As we see EHS [electronic health system] interoperability standards emerge, there will be new companies that will create services aimed at making it easy for organizations to achieve interoperability. The more these platform services emerge, the easier it will be to build on top of them, and the cycle will continue. Competition in this space is beneficial, as it generates more use cases and value for all organizations looking to attain interoperability.
From what we’re seeing, cutting edge health plans are the ones that are most likely to invest in an API infrastructure internally in 2022, leaning a lot into Fast Healthcare Interoperability Resources (FHIR). That can be a double edged sword: Plans that use custom APIs often create a more difficult experience for the consumer, as data becomes siloed and their healthcare journey becomes one where they have to re-explain information to multiple people. To be successful, health plans will need to combine their API investments with investments in usability and patient experience.
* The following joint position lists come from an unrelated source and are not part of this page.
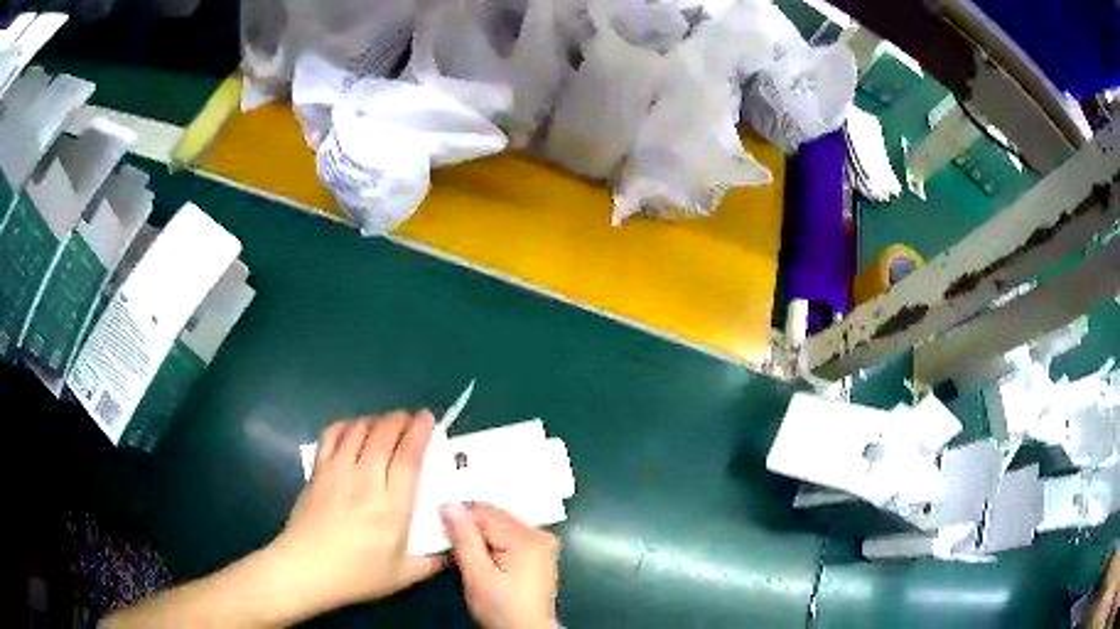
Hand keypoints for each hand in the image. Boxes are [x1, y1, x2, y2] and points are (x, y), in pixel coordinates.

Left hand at [269, 412, 445, 614]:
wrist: (306, 569)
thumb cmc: (357, 575)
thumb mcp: (405, 575)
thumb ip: (435, 560)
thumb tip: (456, 544)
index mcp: (392, 507)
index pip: (409, 457)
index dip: (420, 432)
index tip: (428, 418)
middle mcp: (365, 481)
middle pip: (383, 434)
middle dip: (400, 420)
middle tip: (411, 420)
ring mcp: (337, 472)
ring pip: (358, 430)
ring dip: (375, 420)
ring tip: (386, 425)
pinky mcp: (318, 471)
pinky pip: (332, 436)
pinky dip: (346, 425)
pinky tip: (353, 431)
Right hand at [441, 502, 558, 628]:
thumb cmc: (502, 608)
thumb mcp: (477, 575)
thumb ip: (463, 538)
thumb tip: (449, 505)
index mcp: (527, 537)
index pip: (483, 511)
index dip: (460, 522)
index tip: (446, 538)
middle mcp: (540, 534)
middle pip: (493, 517)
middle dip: (472, 531)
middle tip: (458, 552)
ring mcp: (542, 544)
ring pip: (499, 528)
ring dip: (481, 539)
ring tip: (472, 560)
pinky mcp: (539, 555)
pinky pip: (509, 538)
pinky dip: (494, 546)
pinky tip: (487, 562)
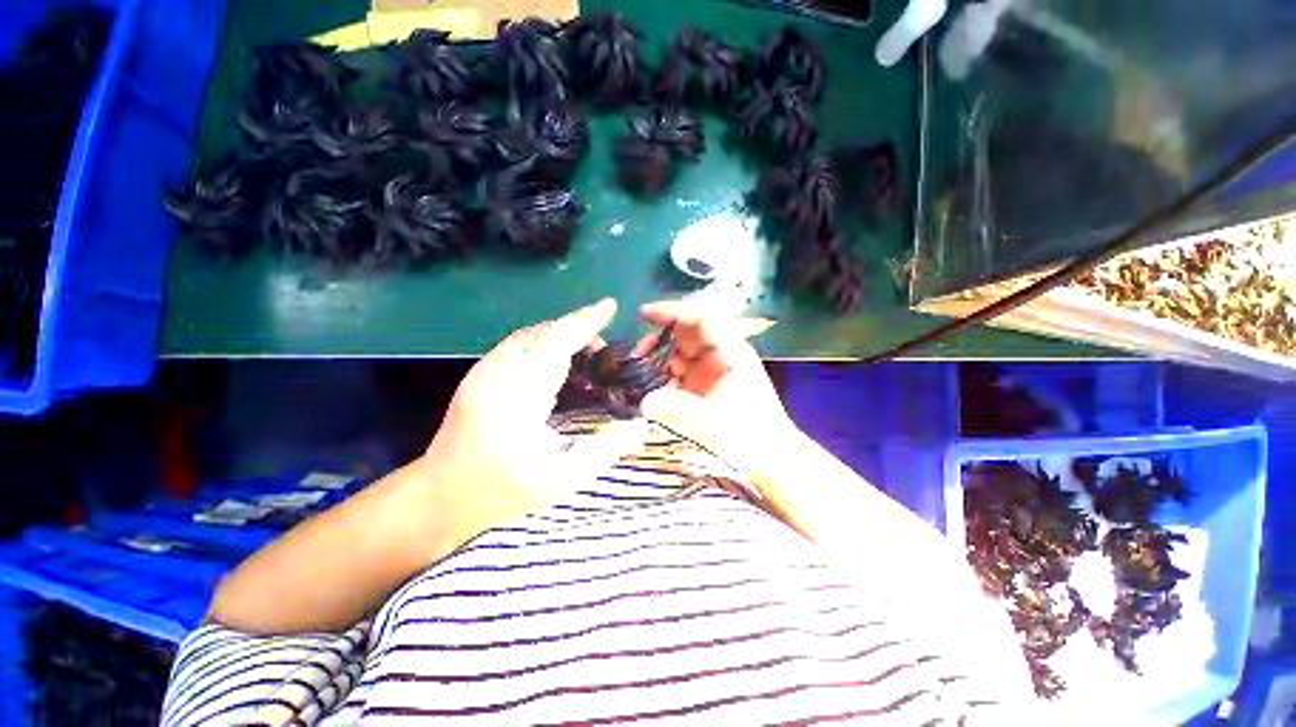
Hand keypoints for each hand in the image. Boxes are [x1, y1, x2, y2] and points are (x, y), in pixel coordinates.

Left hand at [422, 298, 617, 537]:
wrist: (437, 499)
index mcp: (516, 399)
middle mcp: (495, 376)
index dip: (584, 322)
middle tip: (604, 354)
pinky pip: (517, 345)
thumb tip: (641, 427)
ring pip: (527, 336)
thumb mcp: (560, 480)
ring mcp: (481, 373)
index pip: (554, 344)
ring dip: (559, 335)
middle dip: (576, 330)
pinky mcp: (477, 376)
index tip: (609, 307)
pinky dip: (543, 344)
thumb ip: (604, 450)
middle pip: (541, 333)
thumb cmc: (501, 493)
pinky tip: (557, 364)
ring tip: (585, 357)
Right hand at [637, 300, 799, 474]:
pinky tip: (651, 391)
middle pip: (686, 333)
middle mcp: (721, 356)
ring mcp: (713, 371)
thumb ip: (676, 408)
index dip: (674, 310)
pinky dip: (664, 378)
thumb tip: (642, 402)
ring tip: (639, 377)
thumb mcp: (711, 421)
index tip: (644, 315)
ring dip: (659, 360)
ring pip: (680, 353)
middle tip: (636, 358)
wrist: (771, 460)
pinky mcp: (706, 387)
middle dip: (658, 340)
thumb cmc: (748, 437)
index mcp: (730, 352)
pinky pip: (680, 373)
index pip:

Ethics of AI in healthcare
More companies will start to embed ethical AI into their strategy. They’ll create “ethics boards,” which will look at how this technology develops, and will play a huge role in the type of AI adopted moving forward.
No one wants to be the focus of a report that shows that their algorithms underrepresent certain minorities (or worse), so they’re investing more money in responsible AI to prevent that.
Venture capitalism in healthcare
The current amount of funding going into the digital health sector is not logical. We’re going to end up with thousands of companies that are all nearly the same, and it will be difficult to understand the unique value that each one brings.
However, new ideas are going to emerge. Companies are going to specialize in certain places as they’re folded into tech stacks that can leverage their unique offering, which will be a positive change for the industry.
Final thoughts: M&A, data science and blockchain
Blockchain in healthcare is useless. No application whatsoever can emerge.
Going into 2022, we’ll see more C-suite roles dedicated to data science and management (ex: Head of Analytics, VP of AI, Chief of Interoperability, etc.). Companies will shift to further capitalize on their data and increase investments in tools that operationalize their data science models.
Mergers and acquisitions
The onslaught of digital health M&A we experienced this year isn’t going to slow down any time soon. In fact, it’s going to be chaos. Big tech is going to acquire more companies, and we’re going to continue to see a wave of consolidation in the next few years.